The Second half of meteorological summer:
Well, contrary to the constant predictions of the NOAA climate service that we would be warmer than normal this summer that has yet to pan out. In fact, we had a much wetter than normal June and it was not lost on anyone when June gloom lasted into the second week of July. Thats about to change. It might be late but the dry season is upon us. That means that we will have a net loss of moisture from the landscape until fall rains resume. And that could be late this year. More NOAA forecasts are pointing to a warm dry autumn, whether that comes to pass (considering the cold, not the predicted warm start to summer) so, we could have hot weather extending into September. Not a prediction but a just a note. We’ve been as hot as 105ºF (1987) in September.
Real heat has yet to show
A few more notes on the first half of meteorological summer. We’ve hit 90ºF only two times so far once in May (91º) and once in June (93ºF). We average 14 days above 90ºF annually. In recent years we’ve quickly accumulated a large amount of these days before July 15th. (2018 holds the record with 36 days above 90ºF total) So, for what its worth it looks like we’re in for an average summer. That means that if you like pleasant, dry, warm, clear weather with no humidity and mild evenings you will be happy to be in Oregon
. Also, our warmest (hottest) weather is traditionally the last week of July and the first week of August. And that is just beyond the reach of forecasts. As of today NOAA is forecasting highs in the low to mid 90’s next Monday-Tuesday. Our hottest weather so far.
The secret to a bloomy Crape myrtle
Speaking of heat this dovetails nicely with an experiment that I’ve been conducting involving my Crape myrtles. For the past two years, despite more than enough summer heat many trees have been disappointing in bloom. At first I considered that the trees were not receiving enough water in summer. However, I began watering mine in June and continued until August. Though my trees responded with some growth their bloom was still somewhat disappointing. The one variable that is the same for the past several springs is that they have been extraordinarily dry. What this means is that just as the trees were breaking dormancy they were deprived of water. It seems that this does not make a very happy crape myrtle. In fact, drought stressed crape myrtles first lose the glossy shine to their leaves and when leaves lose luster and go dull the tree has gone into a kind of sleepy dormancy. This occurs far in advance of wilting. To break this spell it takes a lot of water and heat which accumulate to bring the tree into bloom. And depending on when you realize this and irrigate with gusto the window of time can close too. The tree will bud out just in time for fall color.
Don’t just stare at the Crape Myrtle, BE the Crape myrtle.
This year I began watering my Crape myrtles as soon as they leafed out. I kept them well irrigated (a deep soak once a week) and the results have been spectacular. It seems that there is a third variable in making crape myrtles bloom. I once thought it was heat + water and the duration of heat that was alone responsible for spurring them into bloom. Now I know that consistency (consistent irrigation) is the the third variable and this should begin just as the plant is waking up. It seems that if you never let the plant become drought stressed it just continues to grow leaf, and then quickly bloom. I have 25 Crape myrtles in my garden and this very cool (below average) summer the majority of my trees are about to go into full bloom-NOW regardless of the lack of heat. It appears momentum is just as important. Some varieties that responded well to this method are: ‘Yuma’, ‘Hopi’, ‘Pecos’, ‘Tuscarora’, ‘Acoma’, ‘Pink Velour’, and ‘Wichita’. So, if you’ve been disappointed with the bloom of your crape myrtle follow my advice. Begin watering the tree as soon as it begins to show leaves (sometime between late April and mid-May). It may seem inordinately early but stick with it. A deep soak once a week and maintain irrigation into summer and this consistent supply will reap consistent growth and a much improved flower set too.

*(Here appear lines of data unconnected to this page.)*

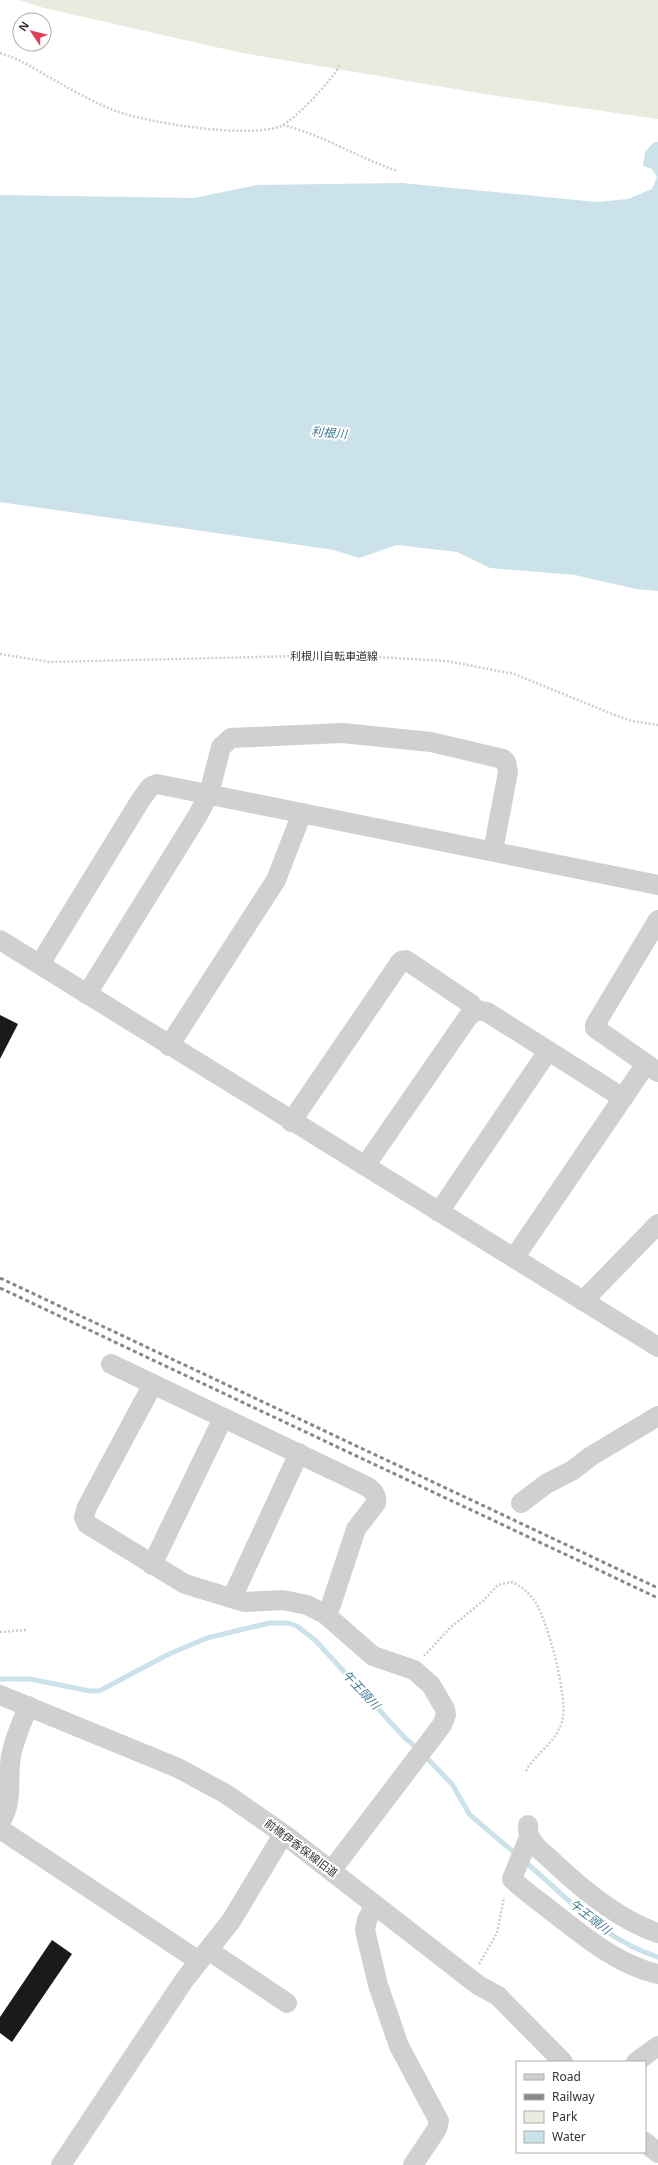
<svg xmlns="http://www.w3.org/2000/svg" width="658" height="2165" font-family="'Noto Sans','Noto Sans JP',sans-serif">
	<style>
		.green { fill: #e7ecdf }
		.water { fill: #cce2eb }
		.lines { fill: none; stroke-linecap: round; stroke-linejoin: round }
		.stream { stroke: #cce2eb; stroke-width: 5 }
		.building { fill: #1a1a1a }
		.path { stroke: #cdcdcd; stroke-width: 2.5; stroke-dasharray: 2 2; stroke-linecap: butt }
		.minor { stroke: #d0d0d0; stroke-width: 20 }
		.rail { stroke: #888; stroke-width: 3; stroke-dasharray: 4 3; stroke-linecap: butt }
		.labels { text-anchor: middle; stroke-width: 4; stroke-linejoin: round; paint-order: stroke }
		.street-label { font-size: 11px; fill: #333; stroke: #fff }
		.water-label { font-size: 12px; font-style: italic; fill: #417a94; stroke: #fff }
	</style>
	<rect width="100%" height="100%" fill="#fff"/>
	<polygon class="green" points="19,0 658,0 658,119 491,95 242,53 44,8"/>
	<polygon class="water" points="654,142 658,142 658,591 636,589 575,575 490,568 457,552 397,545 359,558 334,550 0,502 0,195 194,198 257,185 402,183 597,202 628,199 652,189 657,177 652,169 643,166 645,152"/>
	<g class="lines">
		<g class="stream">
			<polyline points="0,1679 30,1679 90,1691 99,1691 169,1654 207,1638 269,1623 288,1623 297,1626 315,1640 405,1738 418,1749"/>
			<polyline points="424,1755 452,1784 470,1815 517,1855"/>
			<path d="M523,1860C566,1896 603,1940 658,1957"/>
		</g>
	</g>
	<g class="building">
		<polygon points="0,1015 18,1024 0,1059"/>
		<polygon points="52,1940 72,1954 12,2042 0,2033 0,2017"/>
	</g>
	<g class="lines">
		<g class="path">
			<path d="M0,53L17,59C49,76 82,98 116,111C148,123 250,139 281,126C296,119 332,80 340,65"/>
			<path d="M283,125C323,135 358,158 398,171"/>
			<polyline points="0,654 50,662 341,655 447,661 514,674 615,715 632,721 658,725"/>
			<polyline points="0,1632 26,1630"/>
			<path d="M424,1656L451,1627L483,1601L498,1585L511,1582C521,1585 530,1594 536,1603C548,1623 569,1700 562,1722C556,1743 534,1754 525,1773"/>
			<polyline points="479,1964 497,1933 504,1897"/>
		</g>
		<g class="minor">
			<polyline points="658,920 595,1025 595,1028 658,1072"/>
			<polyline points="0,940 658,1347"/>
			<polyline points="40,964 140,801 150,787 157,784 658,885"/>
			<polyline points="87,994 198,815 209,794 221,747 231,738 342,733 431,742 503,759 506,762 508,772 493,851"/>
			<polyline points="169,1046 276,880 302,813"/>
			<polyline points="291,1122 401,961 406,960 471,1004 476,1010"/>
			<polyline points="365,1166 468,1017 476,1010 487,1012 623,1098"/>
			<polyline points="439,1212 548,1051"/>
			<polyline points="514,1258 646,1064"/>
			<polyline points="583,1301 658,1224"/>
			<path d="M111,1364L366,1486C373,1490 377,1495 376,1503L356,1529L331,1605L325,1614"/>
			<polyline points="153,1384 87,1507 84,1517 87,1524 185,1584 244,1602 283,1600 307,1605 325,1614 373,1656 414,1670 431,1685 445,1709 446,1715 442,1725 331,1871"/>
			<polyline points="521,1503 546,1484 573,1470 591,1456 658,1416"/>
			<polyline points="152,1565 223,1418"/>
			<polyline points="232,1598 299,1453"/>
			<polyline points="0,1695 178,1768 226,1794 285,1835 478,1985 498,1996 563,2062"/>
			<path d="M0,1823C14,1800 7,1781 11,1756C14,1739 22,1723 28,1706"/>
			<path d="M528,1825C528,1829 528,1834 530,1837C533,1845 542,1852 548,1857C578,1886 618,1920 658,1933"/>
			<polyline points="0,1829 199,1961"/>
			<path d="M529,1837L512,1879C524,1891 538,1900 550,1910C583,1935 617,1965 658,1974"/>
			<polyline points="375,1905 367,1920 365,1930 378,1985 399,2046 439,2121 437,2129 413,2165"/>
			<polyline points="208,1950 287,2003"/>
			<polyline points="636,2062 658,2046"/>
			<polyline points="645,2142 658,2153"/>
			<polyline points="61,2165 185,1979 231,1921 278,1843 285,1835"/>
		</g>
		<g class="rail">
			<polyline points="0,1278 658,1588"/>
			<polyline points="0,1288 658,1598"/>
		</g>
	</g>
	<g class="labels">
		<g class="street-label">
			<text x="334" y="660">利根川自転車道線</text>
			<text transform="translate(301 1848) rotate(37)" y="4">前橋伊香保線旧道</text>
		</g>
		<g class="water-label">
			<text transform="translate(329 433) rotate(5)" y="4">利根川</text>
			<text transform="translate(361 1690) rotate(47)" y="4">午王頭川</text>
			<text transform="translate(590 1917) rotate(38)" y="4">午王頭川</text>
		</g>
	</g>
	<rect x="516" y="2061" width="130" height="92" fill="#ffffff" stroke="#adadad"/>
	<rect x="524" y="2074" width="20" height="6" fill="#d0d0d0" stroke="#adadad"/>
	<text x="552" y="2081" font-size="12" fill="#333333">Road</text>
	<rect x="524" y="2094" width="20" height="6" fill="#888888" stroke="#adadad"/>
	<text x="552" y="2101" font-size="12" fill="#333333">Railway</text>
	<rect x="524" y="2111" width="20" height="12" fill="#e7ecdf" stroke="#adadad"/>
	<text x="552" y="2121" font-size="12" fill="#333333">Park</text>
	<rect x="524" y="2131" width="20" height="12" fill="#cce2eb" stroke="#adadad"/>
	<text x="552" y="2141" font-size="12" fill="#333333">Water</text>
	<g transform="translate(32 32) rotate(305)"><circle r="19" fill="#ffffff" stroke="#adadad"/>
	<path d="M0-3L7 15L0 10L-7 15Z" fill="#e23d56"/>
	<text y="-6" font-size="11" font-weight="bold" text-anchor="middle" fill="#333333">N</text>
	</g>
</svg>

Also, the older the tree the earlier and more precocious it will be in bloom ( over 10 years old) and it will bloom much earlier.

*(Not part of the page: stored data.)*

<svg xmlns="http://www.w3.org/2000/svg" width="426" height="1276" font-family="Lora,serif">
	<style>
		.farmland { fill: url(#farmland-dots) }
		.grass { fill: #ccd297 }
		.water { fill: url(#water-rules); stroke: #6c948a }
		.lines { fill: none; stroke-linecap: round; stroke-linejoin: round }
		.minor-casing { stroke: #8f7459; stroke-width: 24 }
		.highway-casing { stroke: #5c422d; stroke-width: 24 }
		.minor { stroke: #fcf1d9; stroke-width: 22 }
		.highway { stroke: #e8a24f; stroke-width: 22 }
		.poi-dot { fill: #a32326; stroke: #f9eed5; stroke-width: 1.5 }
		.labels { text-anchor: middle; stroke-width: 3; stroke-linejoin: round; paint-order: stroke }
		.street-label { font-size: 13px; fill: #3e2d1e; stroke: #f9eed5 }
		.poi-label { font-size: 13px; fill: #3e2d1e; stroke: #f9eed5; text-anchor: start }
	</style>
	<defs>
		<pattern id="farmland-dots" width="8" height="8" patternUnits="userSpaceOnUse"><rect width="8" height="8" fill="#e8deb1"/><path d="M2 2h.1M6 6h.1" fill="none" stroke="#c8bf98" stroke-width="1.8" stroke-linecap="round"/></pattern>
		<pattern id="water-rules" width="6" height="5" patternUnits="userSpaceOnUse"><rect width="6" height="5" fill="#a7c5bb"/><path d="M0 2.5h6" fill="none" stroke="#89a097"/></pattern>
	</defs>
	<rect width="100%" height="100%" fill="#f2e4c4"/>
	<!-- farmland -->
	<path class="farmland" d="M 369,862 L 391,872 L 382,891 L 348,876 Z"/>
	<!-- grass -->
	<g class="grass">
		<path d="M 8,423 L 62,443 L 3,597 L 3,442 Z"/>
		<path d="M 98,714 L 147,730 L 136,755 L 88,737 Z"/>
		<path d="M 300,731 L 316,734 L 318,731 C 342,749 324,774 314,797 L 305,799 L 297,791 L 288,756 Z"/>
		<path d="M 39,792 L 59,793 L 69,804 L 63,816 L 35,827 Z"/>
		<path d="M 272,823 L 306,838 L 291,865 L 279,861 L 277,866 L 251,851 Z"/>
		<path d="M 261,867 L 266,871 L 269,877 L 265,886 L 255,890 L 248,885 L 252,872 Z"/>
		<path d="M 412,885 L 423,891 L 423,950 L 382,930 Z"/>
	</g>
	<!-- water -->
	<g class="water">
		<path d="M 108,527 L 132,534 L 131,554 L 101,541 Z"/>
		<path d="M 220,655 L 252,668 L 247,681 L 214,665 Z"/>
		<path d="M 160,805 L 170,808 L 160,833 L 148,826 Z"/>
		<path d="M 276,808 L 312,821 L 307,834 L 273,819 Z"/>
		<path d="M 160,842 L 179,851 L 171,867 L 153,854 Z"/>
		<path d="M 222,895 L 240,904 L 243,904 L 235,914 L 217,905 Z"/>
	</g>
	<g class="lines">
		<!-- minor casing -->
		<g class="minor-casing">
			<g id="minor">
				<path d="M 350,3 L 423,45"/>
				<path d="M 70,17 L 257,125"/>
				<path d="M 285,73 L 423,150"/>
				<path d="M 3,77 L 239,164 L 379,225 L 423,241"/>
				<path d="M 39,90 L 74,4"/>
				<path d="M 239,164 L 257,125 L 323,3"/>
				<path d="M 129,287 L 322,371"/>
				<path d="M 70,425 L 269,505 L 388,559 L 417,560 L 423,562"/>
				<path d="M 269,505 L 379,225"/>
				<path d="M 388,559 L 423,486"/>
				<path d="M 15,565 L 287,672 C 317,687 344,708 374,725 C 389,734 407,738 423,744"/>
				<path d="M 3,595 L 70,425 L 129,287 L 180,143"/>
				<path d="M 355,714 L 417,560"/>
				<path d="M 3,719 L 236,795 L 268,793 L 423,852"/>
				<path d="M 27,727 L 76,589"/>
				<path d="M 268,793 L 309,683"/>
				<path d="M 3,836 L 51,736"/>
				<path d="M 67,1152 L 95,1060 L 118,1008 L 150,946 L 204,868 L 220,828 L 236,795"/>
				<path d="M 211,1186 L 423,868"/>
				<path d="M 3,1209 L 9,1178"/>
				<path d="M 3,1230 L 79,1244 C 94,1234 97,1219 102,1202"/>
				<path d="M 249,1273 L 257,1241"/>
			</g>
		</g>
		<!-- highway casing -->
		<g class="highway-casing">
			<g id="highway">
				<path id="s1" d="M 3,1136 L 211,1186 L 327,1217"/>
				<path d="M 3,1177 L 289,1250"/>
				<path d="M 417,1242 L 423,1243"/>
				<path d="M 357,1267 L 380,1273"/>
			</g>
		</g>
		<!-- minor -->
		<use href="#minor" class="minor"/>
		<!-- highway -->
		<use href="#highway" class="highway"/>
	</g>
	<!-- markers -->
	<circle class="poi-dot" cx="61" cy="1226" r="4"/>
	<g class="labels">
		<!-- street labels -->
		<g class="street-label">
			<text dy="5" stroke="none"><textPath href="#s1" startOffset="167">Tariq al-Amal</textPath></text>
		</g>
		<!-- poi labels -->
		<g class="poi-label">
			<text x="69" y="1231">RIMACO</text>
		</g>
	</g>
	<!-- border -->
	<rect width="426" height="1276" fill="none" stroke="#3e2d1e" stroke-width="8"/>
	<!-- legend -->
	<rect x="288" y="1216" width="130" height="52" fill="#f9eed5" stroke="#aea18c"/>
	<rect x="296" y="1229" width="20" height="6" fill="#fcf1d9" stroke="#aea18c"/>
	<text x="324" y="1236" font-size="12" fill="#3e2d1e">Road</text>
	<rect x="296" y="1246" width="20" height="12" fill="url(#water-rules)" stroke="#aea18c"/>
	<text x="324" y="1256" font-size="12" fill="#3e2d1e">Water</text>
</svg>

Ideal companions for planting beneath Crape myrtles:
Hardy Fuchsias, dwarf Rhododendrons. Hellebores, Vancouveria, Epimedium. Hosta, All of these perennials benefit greatly from a blast of sun until the Lagerstroemia eventually leaf out and cast shade.
Its a Covid, Covid Summer….
We will be continuing curbside pick up for the foreseeable future. We are going to let science decide when we open back to the public. Things at the moment are too uncertain.
One thing that we’ve begun to love is what we call fence shopping. We are so lucky that the majority of our nursery can be viewed through the fence. We are more than happy to help customers in this way. We’ll happily bring plants to customers for better viewing and this also helps the employees be more responsive to the customer as well. We like it. Please wear a mask and maintain the required social distancing.
Have a wonderful dry season and may your garden thrive.